Differences in Mechanism Design
The choice of who acts as the prover significantly affects the design and implementation of the verification system. When the model company is the prover, the focus is on protecting the company's intellectual property while providing a way to authenticate the generated content. This approach is beneficial for maintaining the integrity and security of the model itself.
On the other hand, when users are the provers, the system emphasizes user ownership and control over the generated images. This method supports a decentralized approach, where individual creators have the power to prove the authenticity of their work independently.
So What?
Consider a scenario involving politically driven deepfakes. Suppose a malicious actor creates a deepfake video using an AI model, depicting a politician making controversial statements. The video is then shared widely on social media, potentially influencing public opinion and election outcomes.
If the AI model company is the prover, each AI-generated video can be linked to a public key that is stored on a blockchain. When the video is shared, viewers or independent auditors can check the blockchain to verify if the video was generated by the AI model. This ensures the video's authenticity without exposing the model's architecture and weights.

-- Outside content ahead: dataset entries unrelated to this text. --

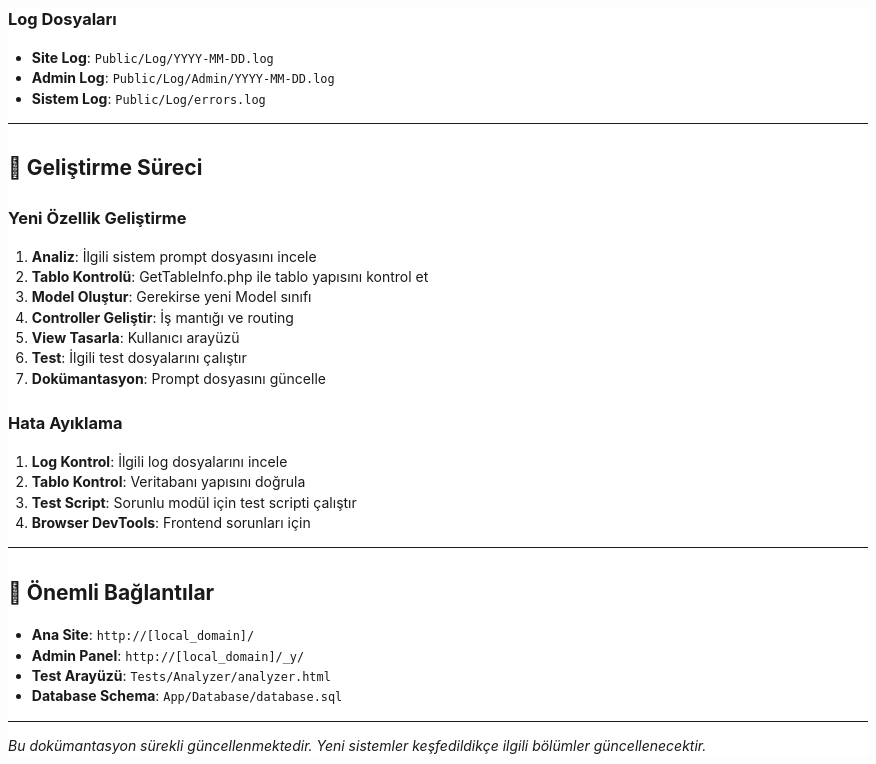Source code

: ### Log Dosyaları
- **Site Log**: `Public/Log/YYYY-MM-DD.log`
- **Admin Log**: `Public/Log/Admin/YYYY-MM-DD.log`
- **Sistem Log**: `Public/Log/errors.log`

---

## 🎯 Geliştirme Süreci

### Yeni Özellik Geliştirme
1. **Analiz**: İlgili sistem prompt dosyasını incele
2. **Tablo Kontrolü**: GetTableInfo.php ile tablo yapısını kontrol et
3. **Model Oluştur**: Gerekirse yeni Model sınıfı
4. **Controller Geliştir**: İş mantığı ve routing
5. **View Tasarla**: Kullanıcı arayüzü
6. **Test**: İlgili test dosyalarını çalıştır
7. **Dokümantasyon**: Prompt dosyasını güncelle

### Hata Ayıklama
1. **Log Kontrol**: İlgili log dosyalarını incele
2. **Tablo Kontrol**: Veritabanı yapısını doğrula
3. **Test Script**: Sorunlu modül için test scripti çalıştır
4. **Browser DevTools**: Frontend sorunları için

---

## 🔗 Önemli Bağlantılar

- **Ana Site**: `http://[local_domain]/`
- **Admin Panel**: `http://[local_domain]/_y/`
- **Test Arayüzü**: `Tests/Analyzer/analyzer.html`
- **Database Schema**: `App/Database/database.sql`

---

*Bu dokümantasyon sürekli güncellenmektedir. Yeni sistemler keşfedildikçe ilgili bölümler güncellenecektir.*
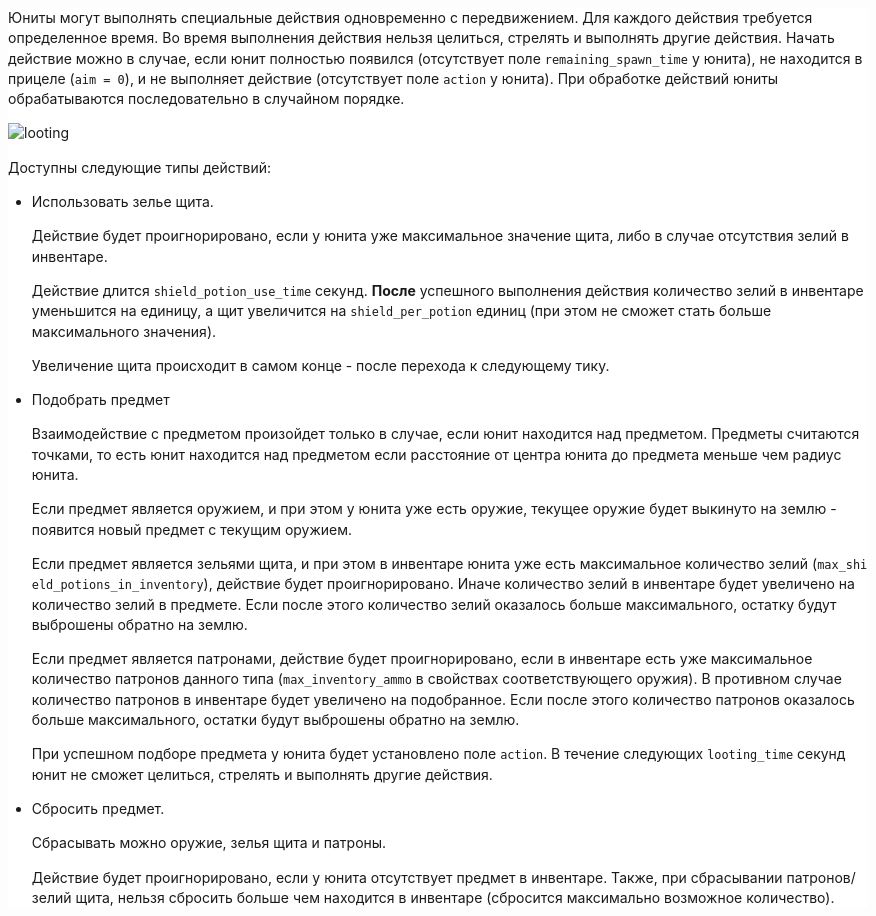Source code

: Юниты могут выполнять специальные действия одновременно с передвижением.
Для каждого действия требуется определенное время.
Во время выполнения действия нельзя целиться, стрелять и выполнять другие действия.
Начать действие можно в случае, если юнит полностью появился (отсутствует поле `remaining_spawn_time` у юнита),
не находится в прицеле (`aim = 0`),
и не выполняет действие (отсутствует поле `action` у юнита).
При обработке действий юниты обрабатываются последовательно в случайном порядке.

![looting](looting.gif)

Доступны следующие типы действий:

- Использовать зелье щита.

  Действие будет проигнорировано, если у юнита уже максимальное значение щита, либо в случае отсутствия зелий в инвентаре.

  Действие длится `shield_potion_use_time` секунд.
  **После** успешного выполнения действия количество зелий в инвентаре уменьшится на единицу,
  а щит увеличится на `shield_per_potion` единиц (при этом не сможет стать больше максимального значения).

  Увеличение щита происходит в самом конце - после перехода к следующему тику.

- Подобрать предмет

  Взаимодействие с предметом произойдет только в случае, если юнит находится над предметом.
  Предметы считаются точками, то есть юнит находится над предметом если расстояние от центра юнита до предмета меньше чем радиус юнита.

  Если предмет является оружием, и при этом у юнита уже есть оружие,
  текущее оружие будет выкинуто на землю - появится новый предмет с текущим оружием.

  Если предмет является зельями щита, и при этом в инвентаре юнита уже есть максимальное количество зелий (`max_shield_potions_in_inventory`),
  действие будет проигнорировано.
  Иначе количество зелий в инвентаре будет увеличено на количество зелий в предмете.
  Если после этого количество зелий оказалось больше максимального, остатку будут выброшены обратно на землю.

  Если предмет является патронами, действие будет проигнорировано,
  если в инвентаре есть уже максимальное количество патронов данного типа
  (`max_inventory_ammo` в свойствах соответствующего оружия).
  В противном случае количество патронов в инвентаре будет увеличено на подобранное.
  Если после этого количество патронов оказалось больше максимального,
  остатки будут выброшены обратно на землю.

  При успешном подборе предмета у юнита будет установлено поле `action`.
  В течение следующих `looting_time` секунд юнит не сможет целиться, стрелять и выполнять другие действия.

- Сбросить предмет.

  Сбрасывать можно оружие, зелья щита и патроны.

  Действие будет проигнорировано, если у юнита отсутствует предмет в инвентаре.
  Также, при сбрасывании патронов/зелий щита, нельзя сбросить больше чем находится в инвентаре (сбросится максимально возможное количество).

Alternatively, if users are the provers, individuals who create and share AI-generated content would have their own private keys, with public keys linked to their creations. This allows content creators to authenticate their work, and viewers can verify the source of the video. This decentralized approach empowers users to maintain control over their content while ensuring transparency.
Takeaways
"If we knew what we were doing, it would not be called research, would it?"
~ Albert Einstein
The prospect of verifying the source of deepfakes is an ongoing technical problem that will be solved with enough time and resources. Despite its promise, the application of zero-knowledge proofs in verifying AI-generated images is not without challenges. Access to the model's source code could enable bad actors to bypass verification mechanisms. Additionally, alterations to AI-generated images using tools like Photoshop might complicate their classification as AI-generated. Therefore, while ZKPs offer a promising avenue for tracking AI-generated content, they are not a complete solution. Zero-knowledge proofs might be one component of a larger technological framework needed to verify and authenticate AI-generated images. Verifying deepfakes and AI-generated content is an ongoing and unpredictable technical challenge. Policy interventions regarding deepfakes should not be prescriptive. Policies that require specific technological interventions such as watermarks will be quickly outdated as innovators identify more effective ways to handle deepfakes.
Hey Logan, interesting take on ZKPs for AI verification. While I see the potential, I'm not fully convinced it's the best solution. Here's my perspective:
I think something like Twitter's Community Notes might be more practical for dealing with deepfakes. ZKPs sound promising, but I'm concerned about the data storage and compute resources they'd require. Is it really necessary (or feasible) to verify every AI image so intensively?
As AI-generated content becomes more common, I suspect we'll naturally become more skeptical of what we see online. While ZKPs could be one way for platforms to verify content, I wonder if simpler, less resource-intensive methods might emerge for everyday use. We might end up relying more on a combination of technological solutions and human judgment, like trusting certain individuals and organizations with solid track records.
Don't get me wrong, ZKPs could be useful for highly sensitive content. But for everyday stuff? Seems like overkill to me.
What are your thoughts on these concerns? Am I missing something about how ZKPs would work in practice?